Items from a dataset:
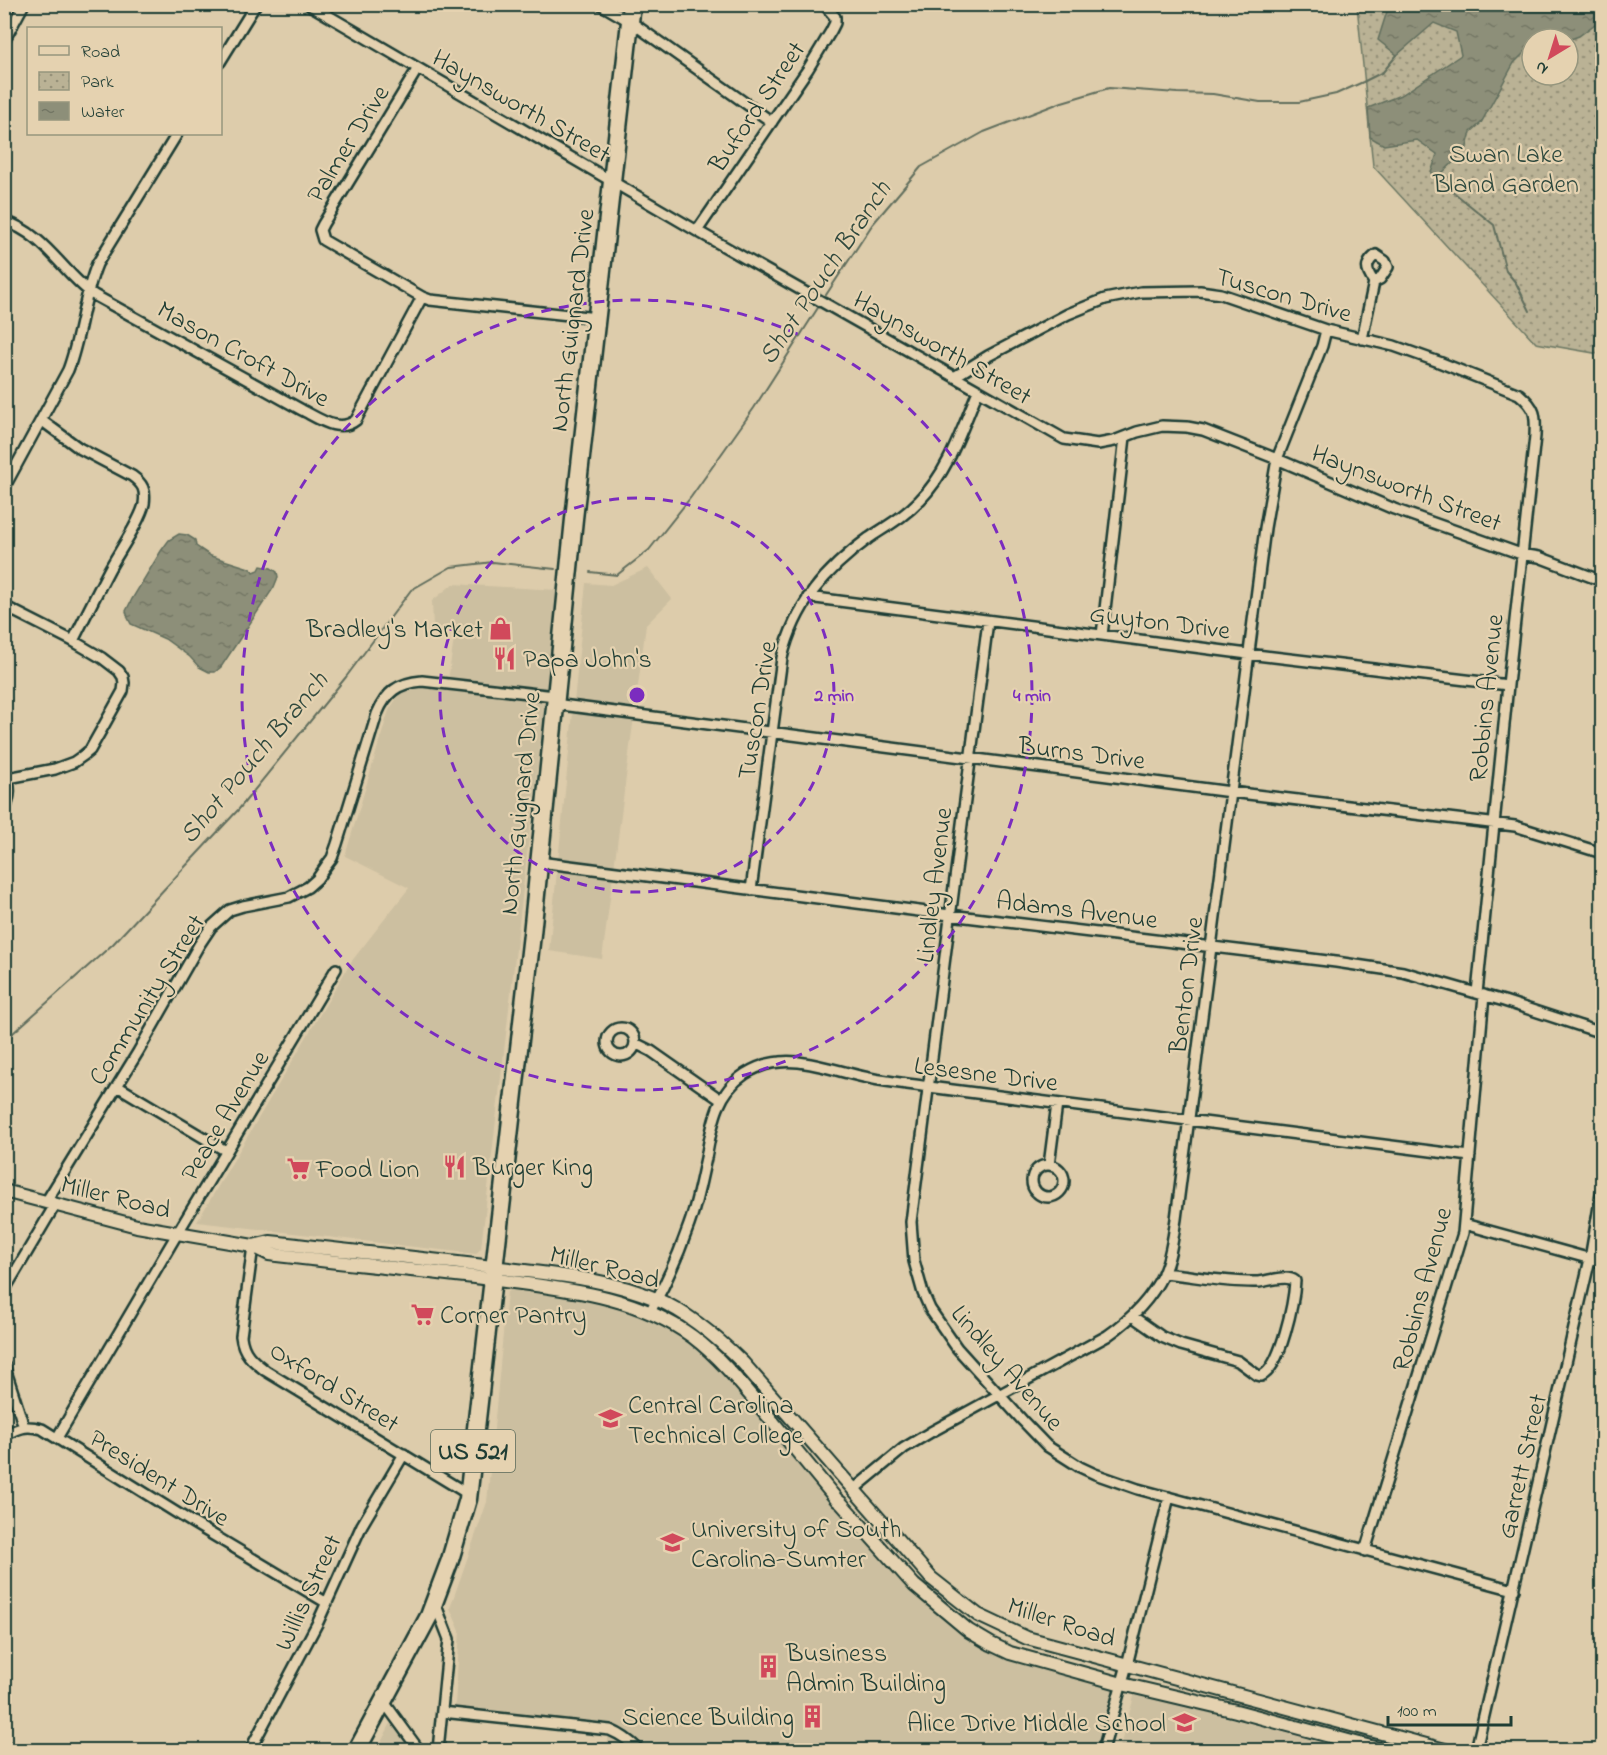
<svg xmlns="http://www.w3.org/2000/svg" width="1607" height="1755" font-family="'Indie Flower',sans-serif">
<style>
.built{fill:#ccbfa0}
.park{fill:url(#park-dots);stroke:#6c7864;stroke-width:1.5;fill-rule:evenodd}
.water{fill:url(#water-ripples);stroke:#616e5d;stroke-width:1.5}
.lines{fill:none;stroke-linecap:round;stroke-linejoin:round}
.stream{stroke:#616e5d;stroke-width:2}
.street-casing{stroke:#1f3d34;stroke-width:14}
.secondary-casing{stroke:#1f3d34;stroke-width:16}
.highway-casing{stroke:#1f3d34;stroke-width:21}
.street{stroke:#e5d2b0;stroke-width:9}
.secondary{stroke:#e5d2b0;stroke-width:12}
.highway{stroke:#e5d2b0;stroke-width:16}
.ring{fill:none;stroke:#7b2cbf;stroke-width:3;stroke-dasharray:10 8}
.labels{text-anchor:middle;stroke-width:4.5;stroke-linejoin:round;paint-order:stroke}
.shield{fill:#e5d2b0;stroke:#5a6a59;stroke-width:1.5}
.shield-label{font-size:24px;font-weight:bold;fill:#1f3d34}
.street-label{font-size:26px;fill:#1f3d34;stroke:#e5d2b0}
.park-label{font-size:26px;fill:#2e493e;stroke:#e5d2b0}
.poi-label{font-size:26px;fill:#1f3d34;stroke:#e5d2b0;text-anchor:start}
.water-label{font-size:27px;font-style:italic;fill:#30493e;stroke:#e5d2b0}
.centre{fill:#7b2cbf;stroke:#e5d2b0;stroke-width:3}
.ring-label{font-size:18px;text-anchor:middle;font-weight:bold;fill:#7b2cbf;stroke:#e5d2b0;stroke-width:4.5;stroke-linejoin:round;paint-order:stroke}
</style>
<defs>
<pattern id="park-dots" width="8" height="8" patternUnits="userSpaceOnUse" patternTransform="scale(1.5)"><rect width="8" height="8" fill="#bab295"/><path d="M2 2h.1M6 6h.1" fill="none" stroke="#97927a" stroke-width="1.8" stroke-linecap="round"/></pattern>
<pattern id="water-ripples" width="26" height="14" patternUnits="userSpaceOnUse" patternTransform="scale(1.5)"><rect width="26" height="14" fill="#8d8f79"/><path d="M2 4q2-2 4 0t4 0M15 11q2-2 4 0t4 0" fill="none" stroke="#737664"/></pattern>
</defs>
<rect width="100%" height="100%" fill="#ddccab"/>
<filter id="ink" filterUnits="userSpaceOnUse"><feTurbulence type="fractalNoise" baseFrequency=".0167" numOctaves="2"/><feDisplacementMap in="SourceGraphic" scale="12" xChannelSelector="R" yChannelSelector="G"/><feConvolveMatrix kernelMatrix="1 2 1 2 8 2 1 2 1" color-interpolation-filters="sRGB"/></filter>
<g filter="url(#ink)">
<!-- built -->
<path class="built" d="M648,568L672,599L646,625L602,959L549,951L586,583L611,585Z
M453,584L558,590L481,1248L476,1254L197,1222L351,962L409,888L345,856L389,710L401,692L422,687L447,688L455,631L433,628L432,601Z
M513,1289L595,1300L649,1319L676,1333L703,1353L731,1380L841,1506L974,1636L1122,1684L1100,1750H607L608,1736L454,1719L460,1631L450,1608L487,1502L507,1292Z
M1135,1693L1349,1750H1119Z
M392,1721L416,1750H377Z"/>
<!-- park -->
<path class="park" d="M1357,5H1602V330L1600,354L1536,343L1373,166ZM1532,39H1568V75H1532Z"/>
<!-- water -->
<path class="water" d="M1389,5L1602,4V14L1599,21L1579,36L1568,40L1532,39V45L1514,63L1481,123L1471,132L1466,150L1440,175L1431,173L1437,154L1417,140L1384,145L1370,137L1368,108L1403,94L1461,55L1456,32L1434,23L1397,55L1378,40Z
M179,534L187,535L195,540L196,546L211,556L249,568L254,572L259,570L261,566L271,568L277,572L278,577L274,587L221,667L215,672H209L199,667L190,657L165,639L131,624L128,618L126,611L132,599L161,551L169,540Z"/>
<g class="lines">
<!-- stream -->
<path class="stream" d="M1440,175L1446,186L1494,225L1506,271L1516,283L1530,311
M824,298L872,225L921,167L984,132L1062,102L1109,88L1177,93L1213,94L1260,102H1299L1336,94L1363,82L1383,72L1397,55
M590,572L617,575L649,550L691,497L754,408L821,303
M4,1041L113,944L239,809L346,677L411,590L451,567L493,562L555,569"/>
<defs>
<path id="street" d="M308,4L697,231L1064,439L1098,444L1114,441L1137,432L1162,426L1187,427L1203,430L1277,459L1394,509L1521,554L1539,557L1602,581
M600,4L631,22L772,122
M4,41L24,4
M220,62L256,4
M418,68L323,224L320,230L323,240L422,297L430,300L597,318
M4,221C45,234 62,272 94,295L302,410C318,418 339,434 356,420L422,297
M697,231L808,69L831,31L835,23V17L824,4
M1362,339L1374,282C1366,271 1364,264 1376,255L1385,261L1388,267L1380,279L1374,282
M954,377L988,356L1068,314L1105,299L1141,292L1200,291L1221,294L1326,330L1394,346L1439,362L1519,394C1536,408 1536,415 1535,436L1508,685L1477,993
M41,420L79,448L132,476C143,484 146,490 144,504C141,520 118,553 109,570C97,593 85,617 73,641
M4,488L68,370C81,336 83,298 97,264L177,134
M808,597L1248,654L1508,685
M4,606L73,641L102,658L119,671L123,677L124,683L123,691L103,727L90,750L84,755L74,762L55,769L8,778
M988,621L911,1222L914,1261L923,1293L930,1309L957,1348L1023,1421L1047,1446L1080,1467L1095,1474L1138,1489L1514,1590
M1102,635L1125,437
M554,704L1231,792L1515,826L1602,853
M4,772C12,786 10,798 4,812
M539,862L950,915L1336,962L1403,972L1504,1001L1602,1033
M751,890L782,658C795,605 825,570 869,538C887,526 905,516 920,500C949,471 962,428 978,391
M607 1042a14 14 0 1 1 28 0a14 14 0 1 1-28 0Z
M635,1043L651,1051L721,1100
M117,1086L226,1151
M1049,1165L1057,1104
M1032 1181a16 16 0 1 1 32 0a16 16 0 1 1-32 0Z
M46,1202L138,1052L199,945L211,927L230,910L243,906L289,897L308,887L317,879L326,866L332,858L337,844L377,714C386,692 398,683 422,681L555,696
M1464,1224L1602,1262
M253,1246L241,1336C243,1354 253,1361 266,1371L468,1494
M4,1291L55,1205
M650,1312C665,1285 679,1254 689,1225C697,1203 701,1180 706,1158C712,1126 716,1093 745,1074C756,1067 767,1063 780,1062C808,1059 842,1073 869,1078C889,1082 909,1084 929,1087L1470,1156
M1132,1316L1162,1337L1181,1345L1238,1361L1257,1375L1261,1376C1281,1368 1294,1301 1295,1281C1287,1274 1269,1281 1258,1282C1227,1283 1195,1276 1163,1273
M4,1365L24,1427
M4,1436C19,1427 26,1425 42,1429L193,1523L327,1603
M57,1438L177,1234L336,969
M853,1490L904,1448L931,1432L1107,1336C1130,1320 1151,1299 1163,1274C1171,1257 1173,1237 1176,1219L1265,528L1277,459L1322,346L1326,330
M1365,1551L1463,1233L1484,995
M435,1603L449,1639L438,1750
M384,1702L419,1750
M442,1712L610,1730C622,1735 630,1741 639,1750
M4,1747L11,1750
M250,1750L318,1622L362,1525L404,1454
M1103,1750L1127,1665L1169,1497
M1476,1750L1590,1259L1602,1189"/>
<path id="secondary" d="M4,1191L137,1226L253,1246L269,1254C342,1263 416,1270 490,1279C561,1289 633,1293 693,1337C722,1359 744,1388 768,1416C791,1444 814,1472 837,1500L841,1503L914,1585L969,1631L991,1644L1010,1653L1122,1684L1236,1711L1382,1750
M253,1246L270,1242C349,1251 429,1259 509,1269C558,1275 609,1279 656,1299C689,1313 718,1338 743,1363L931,1578L978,1615L1027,1638L1445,1750"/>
<path id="highway" d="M357,1750L429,1616L450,1560L468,1499L532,934L574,519L632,4"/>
</defs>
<!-- street casing -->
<use href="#street" class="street-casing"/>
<!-- secondary casing -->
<use href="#secondary" class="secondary-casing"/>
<!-- highway casing -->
<use href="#highway" class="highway-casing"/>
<!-- street -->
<use href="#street" class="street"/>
<!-- secondary -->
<use href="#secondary" class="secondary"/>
<!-- highway -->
<use href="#highway" class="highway"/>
</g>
</g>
<!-- distance rings -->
<g class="ring">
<circle cx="637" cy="695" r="197"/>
<circle cx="637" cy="695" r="395"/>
</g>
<!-- icons -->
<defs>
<symbol id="shop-bare" viewBox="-9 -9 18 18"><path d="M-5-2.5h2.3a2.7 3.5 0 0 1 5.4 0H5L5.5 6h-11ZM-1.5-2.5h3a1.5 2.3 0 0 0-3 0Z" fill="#d1495b" stroke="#e5d2b0" stroke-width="2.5" paint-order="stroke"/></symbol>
<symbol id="restaurant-bare" viewBox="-9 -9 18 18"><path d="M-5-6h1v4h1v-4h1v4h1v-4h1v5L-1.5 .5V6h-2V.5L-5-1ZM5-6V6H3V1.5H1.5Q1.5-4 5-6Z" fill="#d1495b" stroke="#e5d2b0" stroke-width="2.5" paint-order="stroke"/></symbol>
<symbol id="supermarket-bare" viewBox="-9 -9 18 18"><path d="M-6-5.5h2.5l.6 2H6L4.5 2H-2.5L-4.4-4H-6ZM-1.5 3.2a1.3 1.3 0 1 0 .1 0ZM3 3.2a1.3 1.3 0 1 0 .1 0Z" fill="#d1495b" stroke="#e5d2b0" stroke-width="2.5" paint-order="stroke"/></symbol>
<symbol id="university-bare" viewBox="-9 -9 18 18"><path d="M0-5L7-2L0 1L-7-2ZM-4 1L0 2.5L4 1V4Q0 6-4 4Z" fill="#d1495b" stroke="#e5d2b0" stroke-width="2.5" paint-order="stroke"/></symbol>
<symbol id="building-bare" viewBox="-9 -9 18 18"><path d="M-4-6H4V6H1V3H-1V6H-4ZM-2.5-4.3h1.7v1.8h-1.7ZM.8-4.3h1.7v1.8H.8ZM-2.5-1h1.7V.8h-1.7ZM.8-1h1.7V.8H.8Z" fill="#d1495b" stroke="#e5d2b0" stroke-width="2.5" paint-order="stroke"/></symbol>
<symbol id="school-bare" viewBox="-9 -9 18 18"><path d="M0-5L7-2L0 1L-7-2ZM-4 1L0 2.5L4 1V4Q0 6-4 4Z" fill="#d1495b" stroke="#e5d2b0" stroke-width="2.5" paint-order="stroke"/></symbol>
</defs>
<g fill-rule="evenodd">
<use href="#shop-bare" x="484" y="612" width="33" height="33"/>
<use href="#restaurant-bare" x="488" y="642" width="33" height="33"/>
<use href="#restaurant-bare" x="438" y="1150" width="33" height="33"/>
<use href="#supermarket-bare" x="282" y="1152" width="33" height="33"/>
<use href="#supermarket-bare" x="406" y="1298" width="33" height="33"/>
<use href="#university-bare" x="594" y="1402" width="33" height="33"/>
<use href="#university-bare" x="656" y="1526" width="33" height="33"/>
<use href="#building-bare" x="752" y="1650" width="33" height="33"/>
<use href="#building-bare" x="796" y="1700" width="33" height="33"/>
<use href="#school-bare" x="1168" y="1706" width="33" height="33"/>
</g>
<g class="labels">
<!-- shield labels -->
<rect class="shield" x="431" y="1430" width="84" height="42" rx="4.5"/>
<g class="shield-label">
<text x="473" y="1459">US 521</text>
</g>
<!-- street labels -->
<g class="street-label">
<text transform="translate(522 105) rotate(30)" y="9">Haynsworth Street</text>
<text transform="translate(756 106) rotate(-56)" y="9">Buford Street</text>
<text transform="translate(347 143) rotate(-58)" y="9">Palmer Drive</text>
<text transform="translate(1284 294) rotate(16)" y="9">Tuscon Drive</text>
<text transform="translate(571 320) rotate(-83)" y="9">North Guignard Drive</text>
<text transform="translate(943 347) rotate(30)" y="9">Haynsworth Street</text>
<text transform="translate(244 353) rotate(29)" y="9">Mason Croft Drive</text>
<text transform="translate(1407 487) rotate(21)" y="9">Haynsworth Street</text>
<text transform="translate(1160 621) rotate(7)" y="9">Guyton Drive</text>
<text transform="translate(1485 698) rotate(-84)" y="9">Robbins Avenue</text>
<text transform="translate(756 710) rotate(-81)" y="9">Tuscon Drive</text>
<text transform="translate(1082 752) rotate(7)" y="9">Burns Drive</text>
<text transform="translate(519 803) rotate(-84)" y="9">North Guignard Drive</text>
<text transform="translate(933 885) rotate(-83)" y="9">Lindley Avenue</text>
<text transform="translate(1077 909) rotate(7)" y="9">Adams Avenue</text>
<text transform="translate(1185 985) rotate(-83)" y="9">Benton Drive</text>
<text transform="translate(146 999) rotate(-58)" y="9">Community Street</text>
<text transform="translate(986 1073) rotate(7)" y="9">Lesesne Drive</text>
<text transform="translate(224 1115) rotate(-59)" y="9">Peace Avenue</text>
<text transform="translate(116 1196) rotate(14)" y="9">Miller Road</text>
<text transform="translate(605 1266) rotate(14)" y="9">Miller Road</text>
<text transform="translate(1421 1289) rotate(-75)" y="9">Robbins Avenue</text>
<text transform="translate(1008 1367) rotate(49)" y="9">Lindley Avenue</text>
<text transform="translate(335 1386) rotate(32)" y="9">Oxford Street</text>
<text transform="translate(1521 1466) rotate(-77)" y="9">Garrett Street</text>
<text transform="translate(160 1477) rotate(32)" y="9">President Drive</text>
<text transform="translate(307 1592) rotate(-65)" y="9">Willis Street</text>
<text transform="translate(1062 1621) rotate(18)" y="9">Miller Road</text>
</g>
<!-- park labels -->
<g class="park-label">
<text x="1506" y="162">Swan Lake<tspan x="1506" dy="30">Bland Garden</tspan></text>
</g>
<!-- poi labels -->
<g class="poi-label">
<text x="483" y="637" text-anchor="end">Bradley's Market</text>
<text x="523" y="667">Papa John's</text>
<text x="473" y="1175">Burger King</text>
<text x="316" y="1177">Food Lion</text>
<text x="440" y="1323">Corner Pantry</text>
<text x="628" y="1413">Central Carolina<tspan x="628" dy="30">Technical College</tspan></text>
<text x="691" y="1537">University of South<tspan x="691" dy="30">Carolina-Sumter</tspan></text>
<text x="786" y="1661">Business<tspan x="786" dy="30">Admin Building</tspan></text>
<text x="794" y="1725" text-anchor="end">Science Building</text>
<text x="1166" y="1731" text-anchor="end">Alice Drive Middle School</text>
</g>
<!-- water labels -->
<g class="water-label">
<text transform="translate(824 272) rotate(-56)" y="9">Shot Pouch Branch</text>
<text transform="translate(253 757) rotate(-50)" y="9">Shot Pouch Branch</text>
</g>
</g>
<circle cx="637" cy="695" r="9" class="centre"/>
<g class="ring-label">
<text x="834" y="701">2 min</text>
<text x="1032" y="701">4 min</text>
</g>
<!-- margin -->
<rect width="1607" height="1755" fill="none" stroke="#e5d2b0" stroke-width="24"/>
<rect x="12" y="12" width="1583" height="1731" fill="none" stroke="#1f3d34" stroke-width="2" filter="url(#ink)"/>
<!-- legend -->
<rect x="27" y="27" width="195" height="108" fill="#e5d2b0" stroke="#96967e" stroke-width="1.5"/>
<rect x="39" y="46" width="30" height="9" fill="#e5d2b0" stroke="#96967e" stroke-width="1.5"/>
<text x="81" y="57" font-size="18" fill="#1f3d34">Road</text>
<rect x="39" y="72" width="30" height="18" fill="url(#park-dots)" stroke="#96967e" stroke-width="1.5"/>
<text x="81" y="87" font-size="18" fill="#1f3d34">Park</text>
<rect x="39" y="102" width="30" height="18" fill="url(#water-ripples)" stroke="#96967e" stroke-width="1.5"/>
<text x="81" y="117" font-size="18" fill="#1f3d34">Water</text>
<!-- north arrow -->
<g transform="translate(1550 57) rotate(218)"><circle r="28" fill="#e5d2b0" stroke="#96967e" stroke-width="1.5"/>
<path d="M0-4.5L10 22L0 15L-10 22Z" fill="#d1495b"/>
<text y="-9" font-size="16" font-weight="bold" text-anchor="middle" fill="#1f3d34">N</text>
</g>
<!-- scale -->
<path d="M1388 1716v9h123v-9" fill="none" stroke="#1f3d34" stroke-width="3"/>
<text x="1397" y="1716" font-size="18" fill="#1f3d34" stroke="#e5d2b0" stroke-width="4.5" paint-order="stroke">100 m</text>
</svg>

### Task objective:
Read the entries above, then pull out the lines that include "evenodd".

### Response to the task:
.park{fill:url(#park-dots);stroke:#6c7864;stroke-width:1.5;fill-rule:evenodd}
<g fill-rule="evenodd">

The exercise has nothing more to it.